The topic of race continued to play on the conscience of those I interviewed. For black girls who grew up on a steady diet of Beyonce’s sultry music and party jams, impersonating Beyonce meant entering a world where bleaching their melanin helped to raise self- esteem. This was accompanied with the feeling that Beyonce had pimped herself to white corporate America by promoting a hyper sexualised image of black femininity and fuelled a misguided obsession with light skin, only feeding the childhood insecurities which dark-skinned girls had regarding their complexion. One of the convention’s organisers told me:
“Confused notions of sexuality, race and the absence of respectable role models have hurt us for too long. Beyonce is supposedly filling this vacuum but it’s really at our expense. She’s fodder for the racist corporate machine”.

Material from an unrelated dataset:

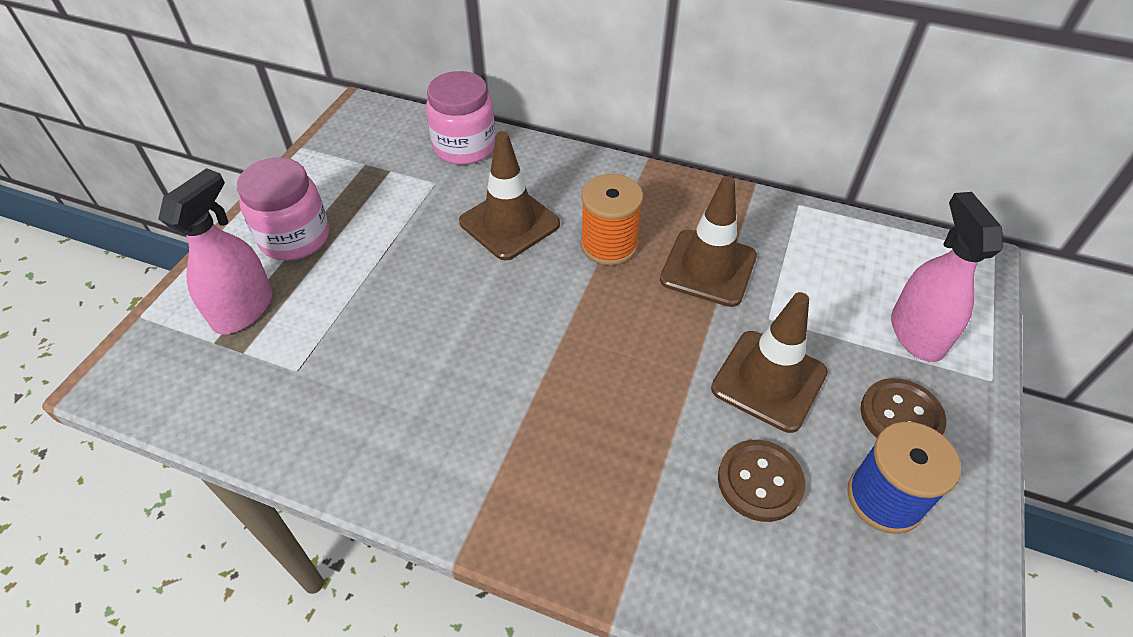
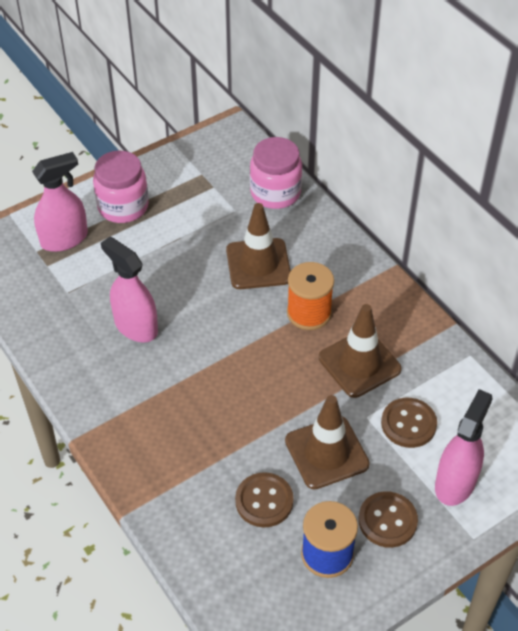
camera: 35 degrees right, 0 degrees up
none -> pink spray bottle [101,237,158,342]
none -> brown button [381,398,437,448]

Although I felt there was some truth to Beyonce being commercially exploited to serve the ends of power groups, I underestimated just how much traction this had in black communities. Time and time again, women argued that Beyonce was a carefully-packaged pawn in white American hands, flagging up the self-serving stereotype of black girls as loose and lecherous. And unless they could sense a dirty game was being played, their quest for a truly “independent woman” would always be frustrated by African-American females bogged down with altering their pigments.
So is Beyonce guilty of racial and religious treason? To her own people, she represents the good, the bad and the ugly. She may be the prototype of women’s empowerment for millions, but having plunged herself into the thick of a Godless cult and led other female admirers headfirst into a colour complex, her claim to injecting soul into black women is only skin-deep.